Group-Equivariant Convolutional Neural networks for Keras: keras_gcnn

Straight-forward keras implementations for 90-degree roto-reflections equivariant CNNs. See a working example.

Install: pip install git+https://github.com/nom/GrouPy#egg=GrouPy -e git+https://github.com/basveeling/keras-gcnn.git#egg=keras_gcnn

Requires python 3, up to date keras and a tensorflow backend. Please report any problems in the issues.

About Group-equivariance

Conventional fully-convolutional NNs are 'equivariant' to translation: as the input shifts in the spatial plane, the output shifts accordingly. This can be extended to include other forms of transformations such as 90 degree rotations and reflection. This is formalized by [2].

Citing

If you use these implementations in your work, we appreciate a citation to our paper:

[1] B. S. Veeling, J. Linmans, J. Winkens, T. Cohen, M. Welling. "Rotation Equivariant CNNs for Digital Pathology". arXiv:1806.03962

Biblatex entry:

@ARTICLE{Veeling2018-qh,
  title         = "Rotation Equivariant {CNNs} for Digital Pathology",
  author        = "Veeling, Bastiaan S and Linmans, Jasper and Winkens, Jim and
                   Cohen, Taco and Welling, Max",
  month         =  jun,
  year          =  2018,
  archivePrefix = "arXiv",
  primaryClass  = "cs.CV",
  eprint        = "1806.03962"
}

GDensenet

We provide a Group-equivariant version of DenseNet [3] as proposed in [1].
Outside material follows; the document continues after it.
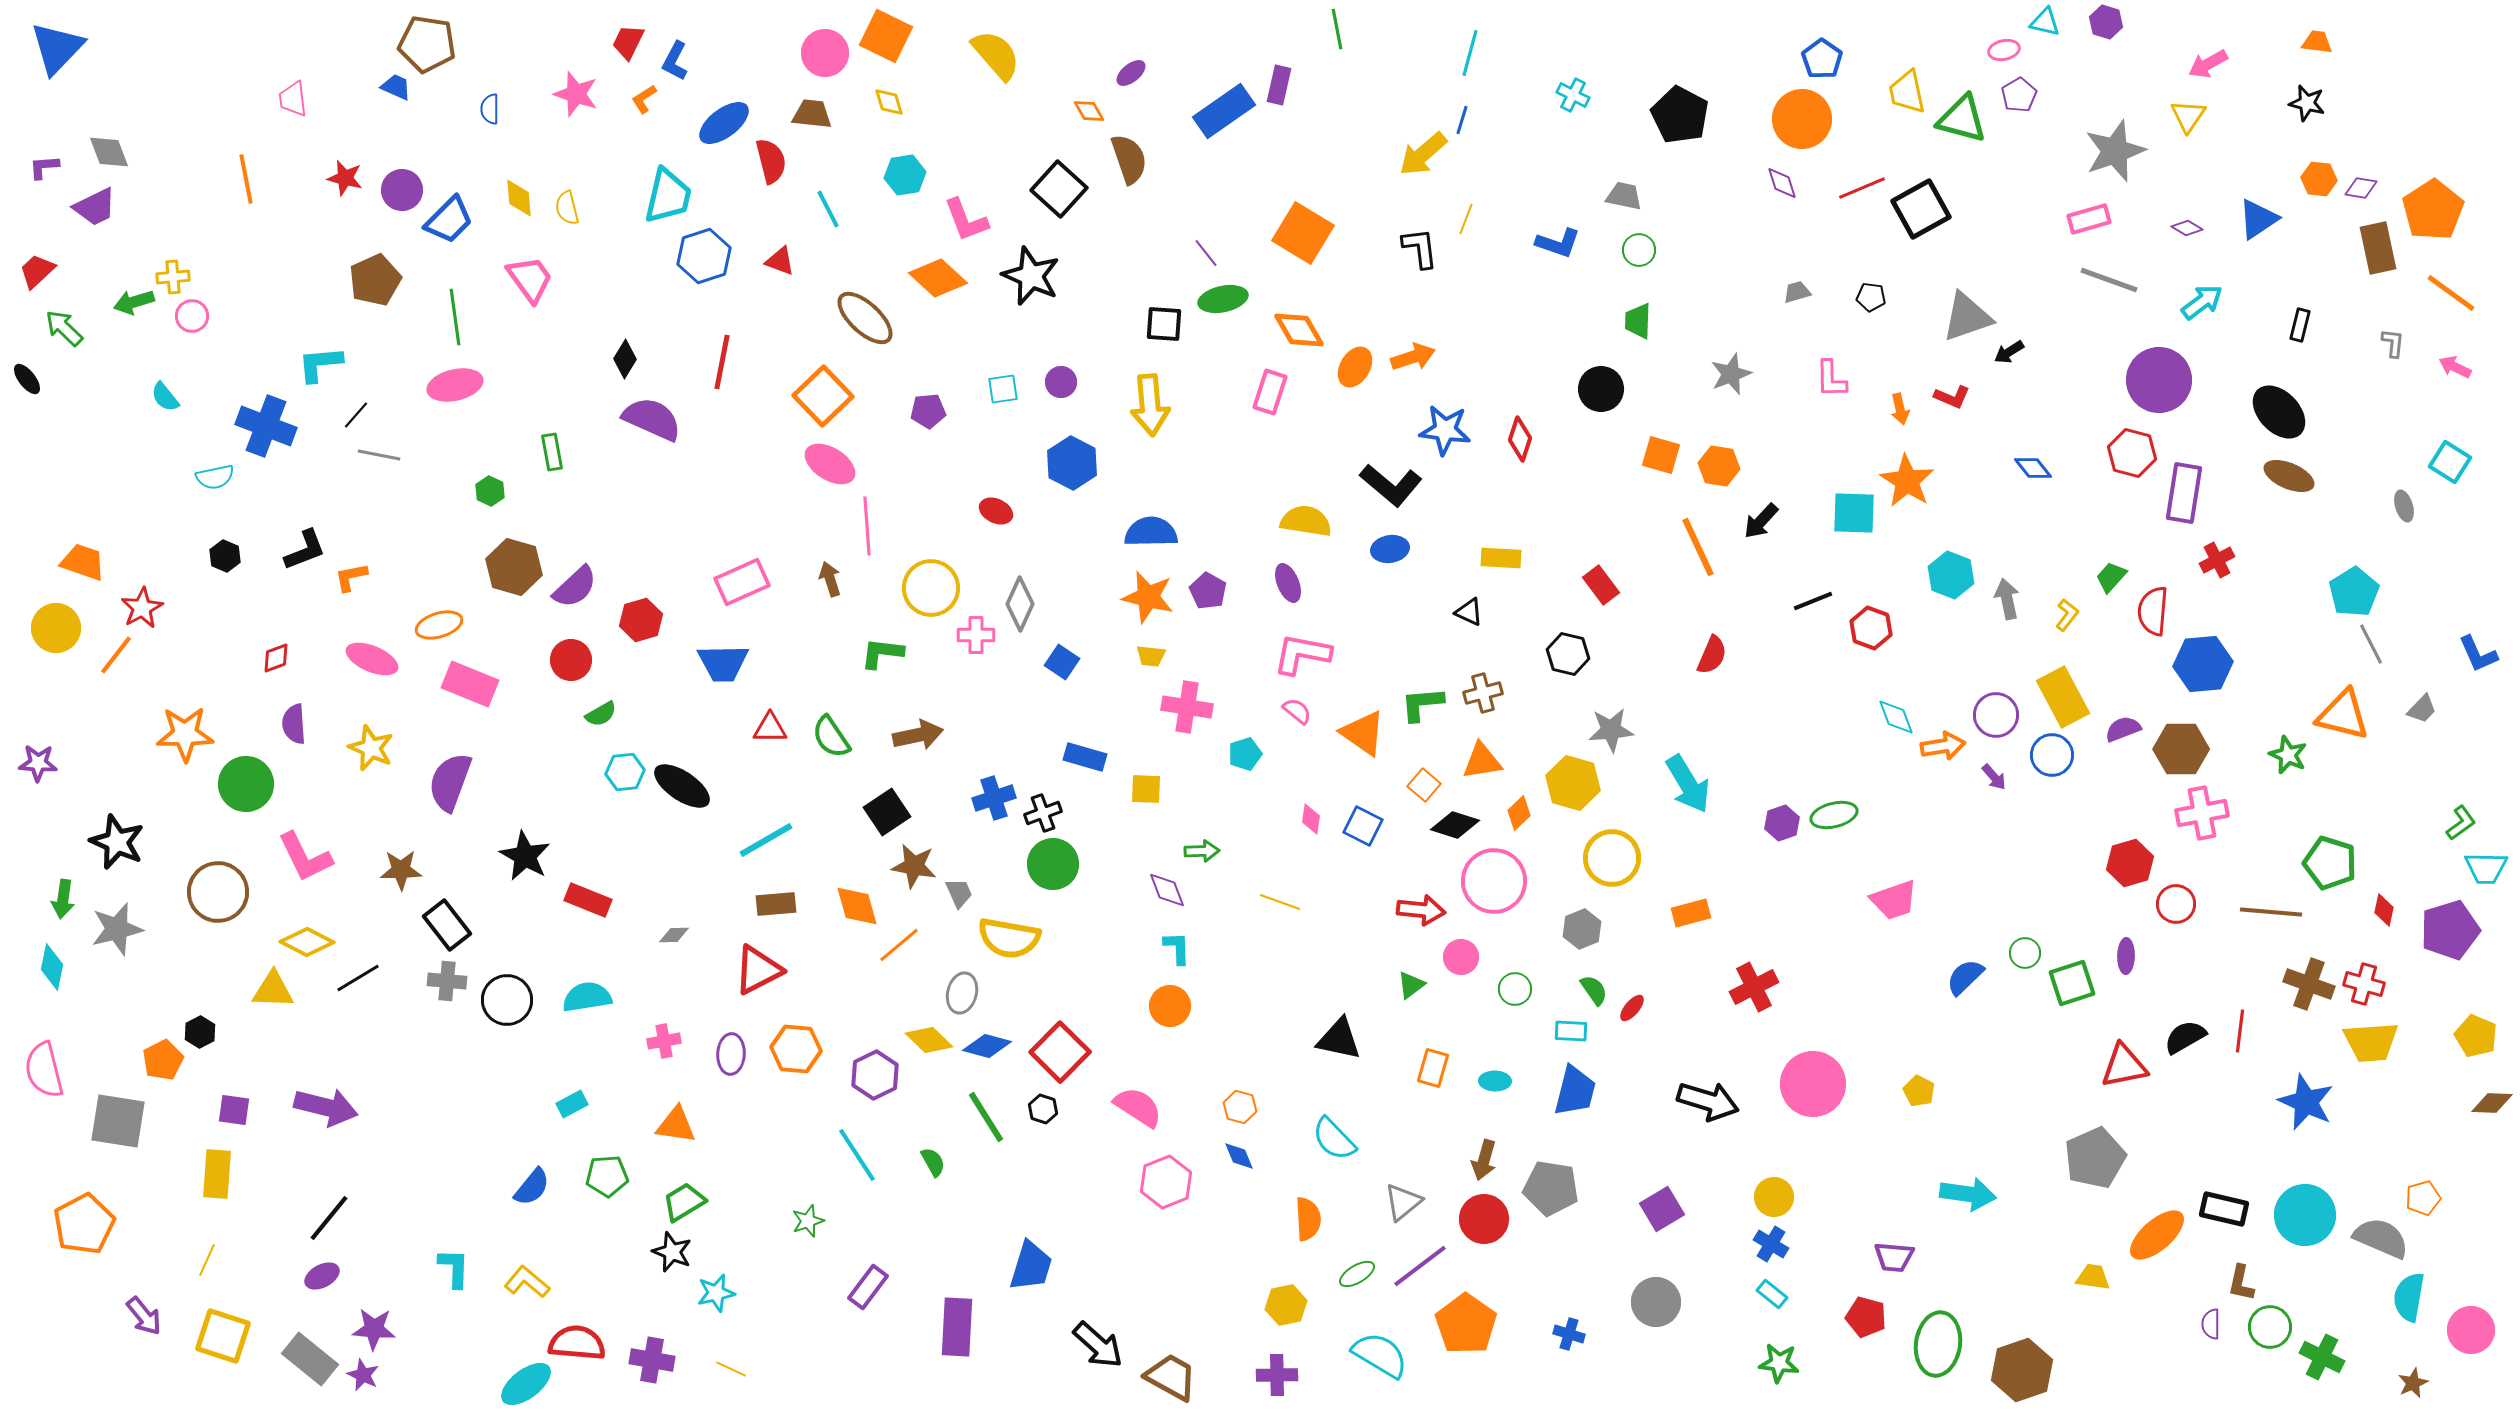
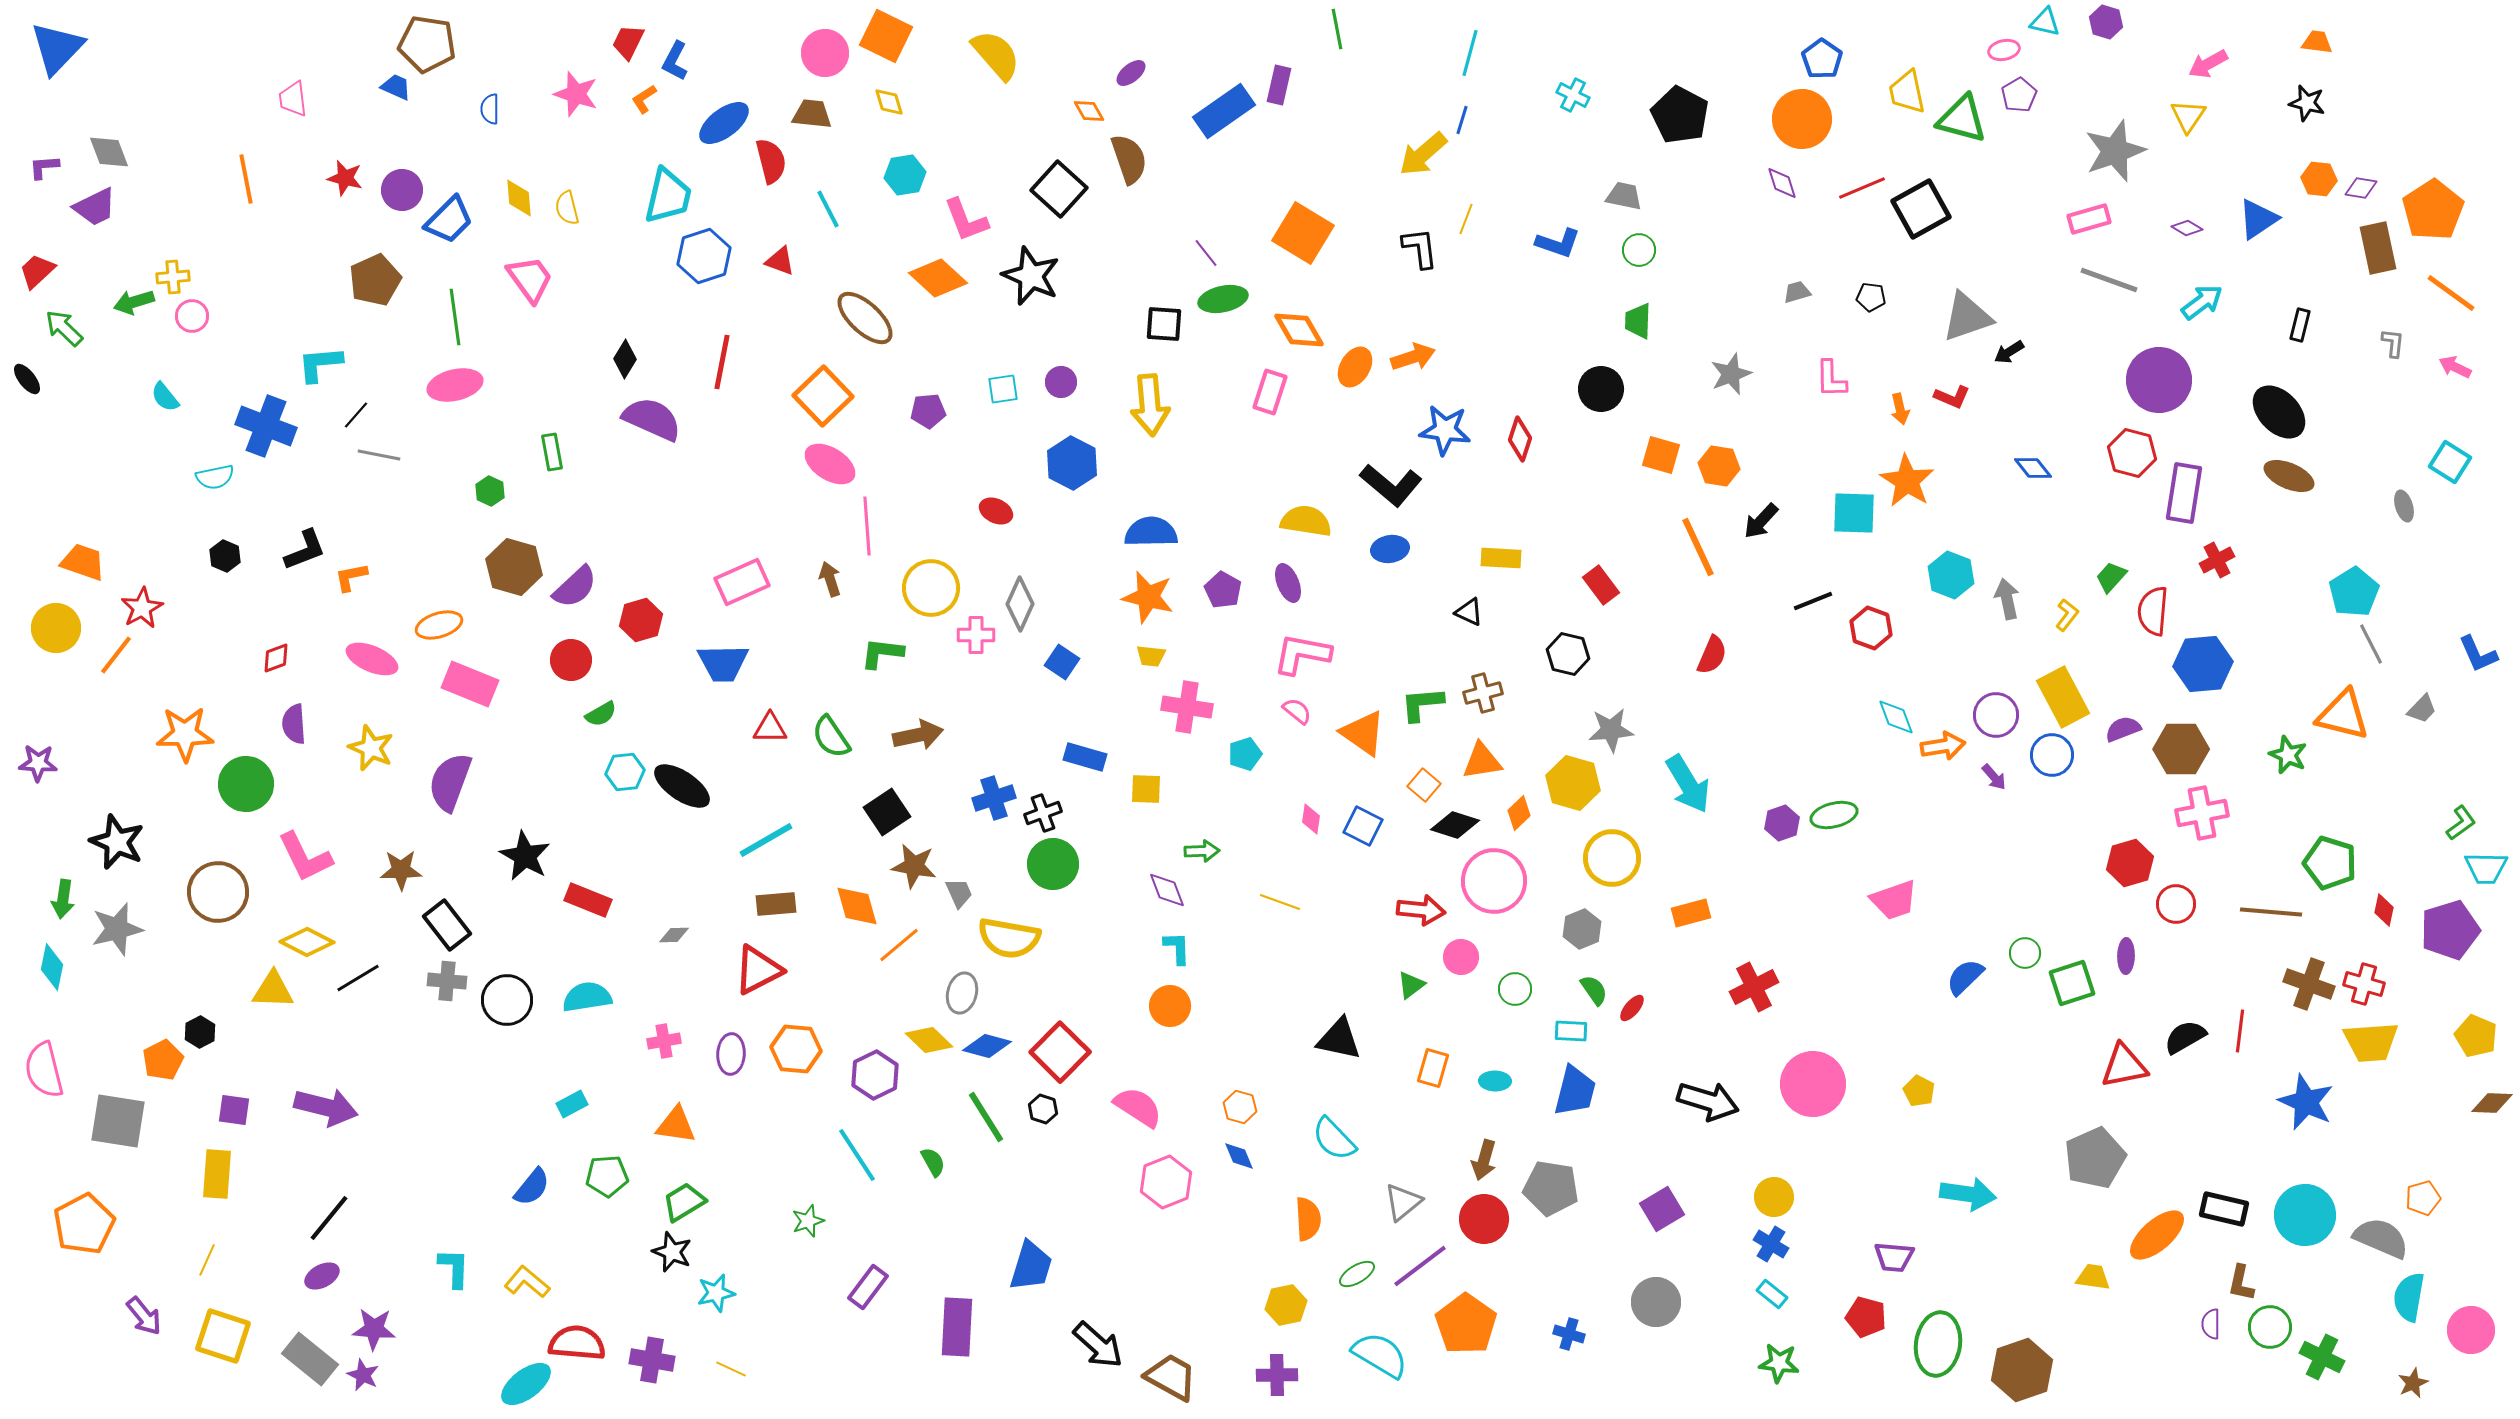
purple pentagon at (1208, 591): moved 15 px right, 1 px up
Recipe for building equivariant networks:

• Decide on a group to use, currently D4 (roto-reflection) and C4 (rotations) are supported.
• All convolutional layers with kernels larger than 1 should be replaced with group-equivariant layers.
  • The first layer transforms the input from Z2 to D4, by setting h_input='Z2' and h_output='C4' or 'D4'.
  • Follow up layers live on the chosen group and have h_input=h_output='D4' (or 'C4').
• Operations that learn parameters per feature-map should be replaced with group versions, including:
  • BatchNormalization becomes GBatchNorm.
• To create a model invariant to rotations, use GroupPool followed by a global spatial pooling layer such as GlobalAveragePooling.

References

• [1] B. S. Veeling, J. Linmans, J. Winkens, T. Cohen, M. Welling. "Rotation Equivariant CNNs for Digital Pathology". arXiv [cs.CV] (2018), (available at http://arxiv.org/abs/1806.03962).
• [2] Cohen, Taco, and Max Welling. "Group equivariant convolutional networks." International Conference on Machine Learning. 2016.
• [3] Huang, Gao, et al. "Densely connected convolutional networks." Proceedings of the IEEE conference on computer vision and pattern recognition. Vol. 1. No. 2. 2017.